# Carrying the LCP?



## mattyd (May 18, 2008)

Friends- a couple of questions for those of you who have the LCP. If you are carring this in your pocket without a holster are you carring the gun without a round in the pipe? How about if you are using a holster? Tks.


----------



## Ram Rod (Jan 16, 2008)

http://www.defensivecarry.com/vbull...ken-trigger-mechanism-warning-lcp-owners.html


----------



## Baldy (Jun 21, 2006)

For a defense gun you always carry it ready to fire. One in the pipe. There might not be time to rack a slide.:smt033


----------



## Mike Barham (Mar 30, 2006)

Round chambered, of course. Pocket holster.

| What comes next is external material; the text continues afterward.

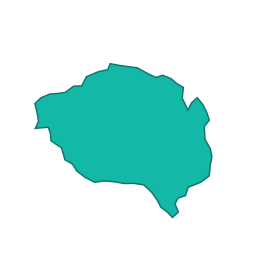 the district of Várzea Paulista, São Paulo, Brazil, rotated 117°
{"feature_id": "56859067B65846864645175", "entity_name": "Várzea Paulista", "entity_type": "district", "adm_level": 2, "iso_a3": "BRA", "parent_name": "Brazil", "parent_adm1": "São Paulo", "projection": "albers", "projection_center": [-46.824, -23.221], "detail": "fine", "context": "isolated", "style": "filled", "palette": "teal", "viewbox_px": 256, "rotation_deg": 117, "n_neighbors": 0, "source": "geoboundaries", "source_scale": "gbopen_adm2", "svg_char_len": 867}
<svg xmlns="http://www.w3.org/2000/svg" viewBox="0 0 256 256"><g transform="rotate(117 128 128)"><path d="M187.5,47.8L180.1,44.9L174.3,51.6L167.7,51.6L162.2,46.1L153.6,47.5L143.3,38.6L133.8,33.9L124.2,37.7L115.7,40.1L109.1,45.2L103.2,54.2L92.2,60.7L84.0,59.1L78.1,65.2L73.2,71.9L69.5,80.1L76.7,82.8L84.9,82.8L76.7,93.3L66.7,97.1L66.3,104.8L64.5,112.1L65.3,121.1L70.2,125.9L70.6,133.5L70.2,147.2L73.5,156.3L76.4,164.9L78.8,173.1L85.2,172.5L91.3,180.0L101.2,188.3L111.5,188.3L115.3,195.3L125.0,200.3L129.8,207.3L133.2,213.0L140.6,219.3L148.5,222.1L154.7,216.7L162.6,210.8L170.4,210.4L163.5,199.4L168.1,194.6L174.3,190.9L176.0,178.1L185.0,169.7L185.3,161.3L189.5,154.1L191.5,143.6L191.5,133.0L186.2,125.6L182.2,116.1L179.1,106.0L174.7,97.8L171.5,88.0L174.6,77.5L179.4,68.6L183.6,62.9L185.0,55.0L187.5,47.8Z" fill="#14b8a6" stroke="#0f766e" stroke-width="1.5"/></g></svg>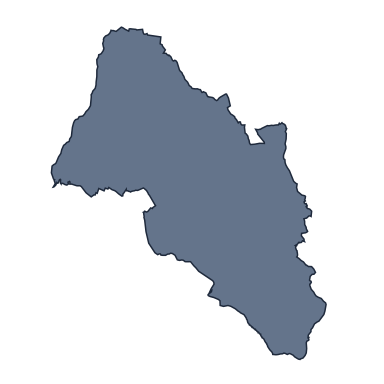 Gilau, Cluj, Romania (Natural Earth projection), rotated 274°
{"feature_id": "2599482B93154387611323", "entity_name": "Gilau", "entity_type": "district", "adm_level": 2, "iso_a3": "ROU", "parent_name": "Romania", "parent_adm1": "Cluj", "projection": "natural_earth1", "projection_center": [23.329, 46.73], "detail": "fine", "context": "isolated", "style": "filled", "palette": "slate", "viewbox_px": 384, "rotation_deg": 274, "n_neighbors": 0, "source": "geoboundaries", "source_scale": "gbopen_adm2", "svg_char_len": 5956}
<svg xmlns="http://www.w3.org/2000/svg" viewBox="0 0 384 384"><g transform="rotate(274 192 192)"><path d="M195.5,305.5L196.1,304.8L196.6,301.8L199.9,297.3L203.8,296.0L207.4,296.3L207.9,295.0L209.7,292.7L220.0,287.7L222.9,285.4L225.6,283.7L227.9,282.8L230.8,282.4L231.2,281.9L231.4,281.2L233.2,280.8L235.4,280.8L241.8,282.6L243.7,282.5L246.6,281.5L251.4,282.2L256.9,282.0L258.7,280.9L261.7,282.0L261.9,281.4L262.5,281.5L265.1,280.5L265.1,280.2L265.9,279.6L266.8,277.4L267.4,276.9L265.9,275.4L266.0,274.5L266.5,274.2L265.0,273.6L264.7,271.0L264.0,268.3L264.1,266.8L263.4,264.1L263.5,262.6L260.2,256.9L259.3,255.9L259.4,255.5L258.8,253.7L259.0,251.1L255.6,253.3L254.4,253.5L246.7,260.6L245.5,260.8L245.3,256.1L244.1,251.4L243.4,247.1L244.8,246.0L247.6,245.3L249.0,244.5L251.7,243.8L253.7,242.1L254.4,240.9L260.2,239.8L262.6,240.0L262.3,237.7L262.5,236.6L263.9,235.7L265.2,235.4L265.3,235.1L265.2,234.2L264.2,233.3L267.0,231.5L269.0,229.6L270.1,229.3L271.5,227.2L272.5,225.2L276.6,222.1L278.7,221.5L280.6,224.2L288.3,221.8L292.1,219.6L292.0,218.6L288.6,213.6L287.3,212.2L285.6,211.2L284.9,210.3L285.8,208.4L287.2,207.0L287.7,205.8L288.0,202.9L287.8,202.5L288.3,201.8L288.3,200.9L291.9,198.9L292.8,196.3L292.2,195.8L292.0,195.0L294.7,193.2L294.7,192.2L295.3,190.2L295.1,188.2L295.3,184.9L296.9,183.7L298.0,181.8L301.2,180.0L303.9,177.0L306.8,175.8L308.5,174.5L310.2,173.7L312.2,171.4L313.0,170.9L320.3,168.1L321.8,166.8L322.2,165.6L321.4,164.6L321.6,163.9L322.4,163.1L325.4,161.5L326.1,160.7L326.6,159.8L326.5,159.3L327.0,159.3L326.9,158.5L327.3,157.6L328.5,156.5L328.5,153.8L331.9,155.5L335.4,152.4L336.8,151.9L337.6,149.9L344.5,150.1L345.5,136.8L346.9,136.1L346.0,134.1L346.3,132.9L347.5,132.2L350.8,131.3L349.8,125.6L350.3,124.8L350.5,118.9L350.3,118.0L348.1,117.6L349.6,114.0L351.1,111.4L351.5,110.0L346.9,105.1L347.6,101.9L347.3,100.8L347.7,100.0L345.3,99.2L344.2,98.5L342.8,97.2L341.6,94.9L339.5,93.3L337.8,93.0L336.6,93.3L333.9,92.6L330.3,93.6L329.9,93.9L328.4,94.1L328.0,93.8L327.0,93.7L323.8,91.9L323.1,91.0L322.4,89.4L320.1,89.2L317.4,87.8L313.2,88.3L310.4,89.3L307.1,88.6L300.6,89.0L295.0,88.7L292.0,88.8L288.6,88.2L285.7,86.0L283.6,85.5L282.0,84.6L279.9,84.9L271.0,84.7L267.3,82.9L264.7,80.6L262.2,79.4L260.1,77.7L259.3,74.2L256.9,73.1L256.1,70.9L254.9,69.9L252.8,69.1L248.2,68.2L239.0,67.8L236.4,66.3L234.0,66.0L233.7,65.7L232.6,63.6L230.8,62.2L229.6,60.7L225.1,59.1L221.3,58.5L217.8,56.5L211.6,54.4L210.7,53.8L209.6,52.1L208.1,50.6L201.3,50.4L195.4,52.9L194.9,53.4L194.7,54.1L193.8,53.7L192.2,54.5L190.6,54.9L187.2,53.2L187.4,53.8L189.2,55.5L191.6,56.4L191.3,56.5L191.3,57.0L191.7,57.4L191.7,57.9L195.1,59.0L195.4,59.9L195.0,60.1L191.8,60.1L191.0,60.8L191.5,60.8L191.6,62.5L190.5,64.9L190.2,66.7L191.4,68.2L193.1,67.6L194.0,69.1L193.5,69.5L191.3,69.7L191.5,71.4L190.2,76.6L190.4,80.0L189.6,81.3L183.8,86.4L180.1,91.8L182.3,94.4L182.3,95.6L184.6,96.3L184.1,97.5L189.0,98.8L187.0,104.2L189.8,105.2L189.1,107.9L190.7,108.7L188.7,112.1L188.0,114.7L187.1,116.3L185.0,119.0L183.0,122.3L183.3,123.2L185.3,123.3L186.6,124.3L190.1,126.2L188.8,126.4L188.8,126.8L188.5,127.1L188.8,127.8L188.2,128.9L188.2,129.8L187.7,130.6L188.6,132.1L189.3,134.8L189.8,135.5L189.8,137.7L192.6,143.2L192.2,144.0L190.3,146.5L187.8,148.3L187.1,148.5L185.4,150.0L176.4,156.1L176.0,156.5L175.8,156.6L173.7,154.0L172.8,153.7L173.2,151.9L169.4,149.2L168.8,147.8L169.6,146.2L169.3,145.8L168.7,145.6L168.4,145.0L168.2,145.4L167.1,145.3L164.2,146.0L163.5,145.8L160.5,146.8L149.2,148.9L137.9,152.4L128.8,159.3L127.1,162.2L128.0,163.6L128.0,164.8L126.9,165.4L126.8,167.3L127.0,170.1L128.1,171.6L128.4,172.2L128.5,173.5L129.4,174.9L129.3,176.6L127.7,179.5L123.3,182.1L122.9,184.3L123.5,186.6L123.3,188.1L122.1,189.8L122.0,190.7L122.4,195.4L118.5,199.0L116.6,201.2L113.4,204.2L105.4,218.1L104.7,219.1L103.5,220.0L101.6,220.4L97.1,218.0L93.4,216.6L95.0,218.5L93.8,218.3L91.2,215.5L90.4,215.1L89.7,215.6L89.0,217.4L88.3,221.1L86.6,226.0L85.4,227.5L80.8,228.0L80.1,231.4L81.3,235.8L80.7,238.7L78.5,243.4L76.4,246.3L75.5,248.1L74.9,248.7L73.3,252.4L70.1,254.9L69.1,255.2L68.3,255.9L65.9,256.7L64.5,257.6L63.9,258.6L63.4,258.6L63.4,259.0L63.0,259.2L62.4,260.4L61.2,261.3L61.4,261.7L60.9,261.8L60.8,262.4L59.7,263.7L59.6,264.5L59.2,264.5L59.2,264.9L58.8,265.0L58.5,265.5L58.3,266.1L57.4,266.6L57.1,267.6L56.3,267.7L56.4,268.2L56.1,268.2L55.8,269.0L55.3,269.2L54.9,270.4L54.5,270.2L52.5,271.4L52.3,271.8L51.7,272.0L51.8,272.2L51.3,272.6L50.3,274.0L48.4,275.0L46.7,276.2L46.2,277.0L45.5,277.1L43.8,278.2L43.2,278.2L40.0,280.6L37.9,282.9L36.3,283.8L35.6,283.9L35.5,287.1L35.9,289.3L36.6,291.4L36.9,293.6L37.7,294.9L37.5,296.2L36.6,298.4L37.6,300.2L37.6,301.2L36.2,304.4L34.8,305.8L33.3,308.6L32.7,309.9L32.5,311.5L33.0,311.8L34.2,314.4L36.8,316.2L39.4,317.2L43.8,317.3L49.6,316.5L51.2,317.0L52.2,318.7L52.7,318.9L53.6,318.7L54.3,318.1L55.1,318.7L55.2,317.9L57.4,318.0L60.9,320.4L63.1,320.3L64.9,321.7L69.0,323.4L71.2,326.1L72.0,327.6L79.0,332.1L82.5,332.9L89.1,333.6L90.7,333.0L92.2,330.8L94.8,328.4L95.8,325.3L96.9,323.1L98.5,321.7L100.5,320.5L103.3,317.7L107.1,316.0L108.3,315.9L108.7,316.6L110.3,317.3L111.3,316.9L111.5,316.2L112.2,315.4L116.1,315.8L118.2,317.5L118.5,319.4L120.4,320.8L123.7,318.8L125.9,316.5L125.9,314.3L125.7,313.7L126.6,311.9L127.1,311.4L127.1,310.7L130.0,308.1L131.3,305.6L133.1,303.4L134.5,301.0L135.3,301.5L136.5,301.7L138.8,301.3L139.5,301.0L140.5,301.0L141.2,300.3L143.4,299.3L144.8,299.2L145.6,300.0L145.9,298.9L147.4,300.9L149.2,302.0L149.3,302.3L148.8,302.6L149.4,304.7L151.0,305.6L150.4,307.7L151.8,307.0L152.7,307.1L155.9,304.2L158.4,304.2L159.2,308.0L159.9,309.3L160.8,310.1L163.2,308.6L164.8,308.3L167.4,306.7L170.7,306.4L173.1,305.5L174.0,308.2L176.2,310.2L176.4,311.5L175.9,312.5L176.2,312.5L181.2,312.7L183.0,310.8L183.4,309.7L183.5,308.6L184.1,307.8L185.2,307.0L185.4,307.7L186.1,307.4L186.4,307.8L188.4,306.7L188.1,305.8L188.9,304.8L190.0,304.5L191.0,305.7L192.0,304.9L193.0,305.3L195.5,305.5Z" fill="#64748b" stroke="#1e293b" stroke-width="1.5"/></g></svg>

This goes for my KelTec P3AT, which is the gun Ruger copied for the LCP.


----------



## Todd (Jul 3, 2006)

Baldy said:


> For a defense gun you always carry it ready to fire. One in the pipe. There might not be time to rack a slide.:smt033





Mike Barham said:


> Round chambered, of course. Pocket holster.
> 
> This goes for my KelTec P3AT, which is the gun Ruger copied for the LCP.


What they said. :smt116

My P3AT is in a DeSantis Nemesis whenever it is on me. DAO or not, I want the trigger protected.


----------



## tekhead1219 (May 16, 2008)

Baldy said:


> For a defense gun you always carry it ready to fire. One in the pipe. There might not be time to rack a slide.:smt033


+1 on one in the pipe. :smt023


----------



## hargroder (Dec 21, 2006)

one in the pipe, nemesis holster in back pocket


----------